On the other hand, an automated solution can work quickly and steadily while maintaining a consistent quality – without getting fatigued or needing to take a break.

Well-tested and cheap solutions are readily available on the market

You can automate screwdriving processes with either a machine or a robot, depending on the complexity of the task.

The benefit of choosing a machine for your screwdriving process is that cheap and simple solutions exist. If the screwdriving process is not too complicated, they can often deliver a fast performance with high quality.

If the component is complex and e.g. requires screwing on several surfaces or at different angles, it can be solved by adding a machine which holds the component and turns it into position.

While machines are cheaper and easier to deploy, they are not as flexible as robots. Robotic solutions can complete more tasks as they have several rotational joints and are more adaptable. They are good solutions for larger components, but they are more expensive and also require more space than a machine.

Robot solution
A robot solution can offer greater fleixibility than a machine

 

Challenges and drawbacks

Automated screwdriving can require additional space

In some cases, automated screwdriving solutions can take up more space than manual screwdriving. This is not due to the size of the screwdriving machine, but due to the safety area restrictions which may be required.

This is mostly the case for robotics systems. The automated screwdriving process also requires a screw feeder which can take up even more space. Not only should there be room for the screwdriving machine, there should also be room around the fastening location of the component that is worked on.

It is also important to note that other safety measure like e.g. fencing can prevent access and therefore complicate the process. A rule of thumb is that there must be 15mm free space where the head of the screw is to be installed.

Special tooling can be designed and help you access difficult areas, but this is of course another expense that needs to be taken into account.

Your screws and product material can complicate the process

Different kinds of screws and product materials give rise to different challenges. For example, screws with a sharp point can cause trouble.

If the screw is not perfectly aligned, it will bore into the side of recess and jam, instead of fitting correctly into the hole.

Moreover, screwdriving in soft materials can further increase the risk of jamming. The softer the material, the easier it is for the point of the screw to get caught in the side of the recess and jam.

A blunt point screw will reduce this issue, and so you should consider if your product allows for changing the screws.

Screw feeder
A screw feeder than supplies screws one by one to the screwdriver

 

How to spot potential for automating your screwdriving processes

If you consider automating screwdriving processes in your company, you should take note of the following points. If some of these apply to your production, there might be potential for automation.

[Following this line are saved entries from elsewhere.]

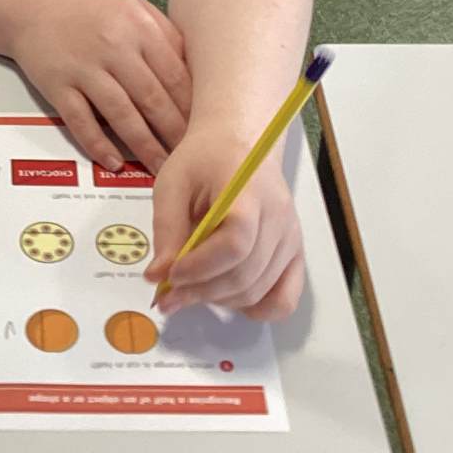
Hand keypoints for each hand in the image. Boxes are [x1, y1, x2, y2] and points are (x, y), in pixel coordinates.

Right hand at [5, 0, 191, 172]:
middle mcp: (114, 46)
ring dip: (145, 147)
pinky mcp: (58, 85)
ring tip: (163, 169)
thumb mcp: (133, 9)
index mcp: (139, 27)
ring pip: (122, 115)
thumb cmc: (87, 10)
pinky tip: (114, 161)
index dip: (195, 109)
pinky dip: (98, 144)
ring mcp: (84, 67)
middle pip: (154, 99)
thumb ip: (165, 38)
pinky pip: (81, 121)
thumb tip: (197, 78)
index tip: (207, 131)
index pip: (177, 77)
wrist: (30, 5)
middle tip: (192, 159)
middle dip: (176, 135)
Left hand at [146, 124, 304, 320]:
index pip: (235, 243)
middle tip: (166, 296)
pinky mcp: (294, 253)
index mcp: (248, 192)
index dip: (201, 267)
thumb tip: (158, 276)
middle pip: (245, 274)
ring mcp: (291, 239)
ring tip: (189, 291)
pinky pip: (285, 298)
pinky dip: (256, 309)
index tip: (170, 274)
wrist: (242, 143)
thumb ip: (166, 229)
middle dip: (201, 292)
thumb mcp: (173, 182)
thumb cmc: (205, 159)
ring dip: (219, 300)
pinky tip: (226, 298)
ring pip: (259, 291)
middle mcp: (279, 219)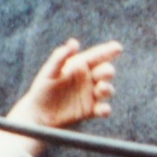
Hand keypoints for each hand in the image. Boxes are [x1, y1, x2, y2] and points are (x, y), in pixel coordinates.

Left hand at [6, 38, 121, 132]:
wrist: (38, 114)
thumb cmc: (42, 89)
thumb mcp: (49, 72)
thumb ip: (60, 57)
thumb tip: (74, 42)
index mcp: (79, 65)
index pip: (96, 56)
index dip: (107, 51)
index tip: (117, 48)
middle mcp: (88, 78)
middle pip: (105, 71)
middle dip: (107, 71)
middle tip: (106, 72)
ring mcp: (91, 94)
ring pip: (106, 89)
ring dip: (107, 88)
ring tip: (100, 88)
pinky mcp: (91, 110)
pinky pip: (102, 109)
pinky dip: (105, 110)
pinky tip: (103, 110)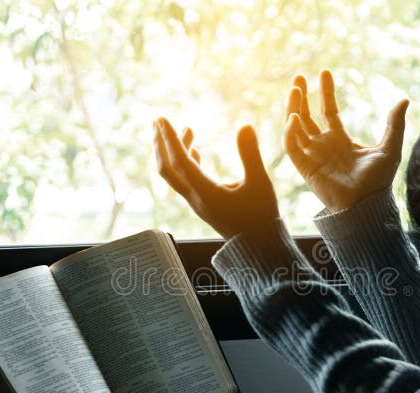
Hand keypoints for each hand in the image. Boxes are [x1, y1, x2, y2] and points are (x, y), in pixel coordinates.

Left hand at [153, 117, 279, 239]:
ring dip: (174, 152)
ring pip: (175, 175)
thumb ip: (250, 154)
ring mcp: (197, 202)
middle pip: (167, 169)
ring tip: (186, 129)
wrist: (258, 248)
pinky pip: (186, 181)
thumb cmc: (261, 217)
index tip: (162, 119)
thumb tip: (245, 125)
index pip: (179, 161)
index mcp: (205, 192)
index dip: (170, 138)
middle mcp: (195, 197)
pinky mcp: (204, 205)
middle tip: (158, 120)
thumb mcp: (259, 183)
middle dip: (161, 143)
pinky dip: (185, 163)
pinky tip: (194, 151)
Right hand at [283, 70, 408, 211]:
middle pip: (306, 117)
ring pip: (295, 128)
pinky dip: (290, 133)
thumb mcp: (390, 148)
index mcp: (340, 141)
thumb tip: (403, 99)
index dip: (326, 92)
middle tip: (298, 77)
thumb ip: (394, 124)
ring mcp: (312, 156)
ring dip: (293, 108)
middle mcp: (323, 146)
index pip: (328, 112)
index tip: (325, 72)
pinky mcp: (305, 168)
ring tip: (295, 89)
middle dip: (301, 97)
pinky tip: (295, 118)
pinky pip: (292, 148)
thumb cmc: (378, 182)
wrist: (366, 205)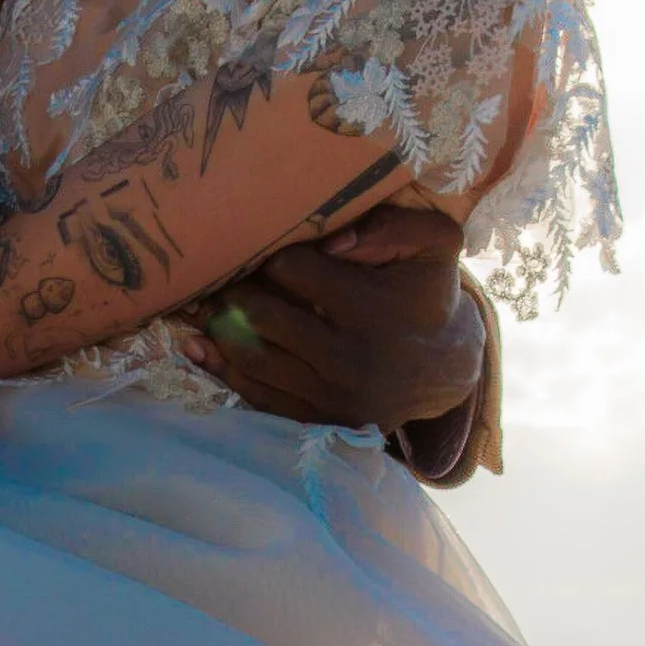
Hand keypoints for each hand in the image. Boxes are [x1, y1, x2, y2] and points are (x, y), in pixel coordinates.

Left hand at [186, 203, 485, 436]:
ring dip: (219, 330)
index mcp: (369, 310)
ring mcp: (330, 396)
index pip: (292, 270)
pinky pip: (257, 395)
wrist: (445, 368)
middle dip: (236, 291)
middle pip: (262, 315)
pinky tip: (199, 347)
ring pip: (252, 358)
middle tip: (218, 274)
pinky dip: (223, 370)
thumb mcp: (433, 245)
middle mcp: (346, 359)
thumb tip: (331, 240)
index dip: (272, 255)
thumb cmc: (429, 295)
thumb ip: (390, 226)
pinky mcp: (318, 420)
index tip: (263, 248)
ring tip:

  • Staffing: You use a large part of your staffing for the screwdriving process of your product. The more man-hours currently used for the screwdriving process, the more you can gain by automating the it.
     
  • Suitable screws: You use screws that have internal drive recesses, are longer than they are wide and do not have a sharp point.
     
  • Low variation of screws: You use few types of screws. The less variance of screws required for your product the better, since this will require a less complex solution.
     
  • One surface screwdriving: You have a product which only needs screwdriving to be performed on one surface, from one direction.
     
  • Space around screw holes: You have open space around the screw holes, at least 15mm around the screw holes.
     
  • Low variation of products: You have products which are similar, and your new products use same type of screwdriving process.

 

Conclusion

Automating the screwdriving process can be a good way of increasing the productivity and product quality. However, you need to make sure that your screwdriving processes are fit for automation. Use the list above – and make sure that there is enough space in your production area for the new solutions.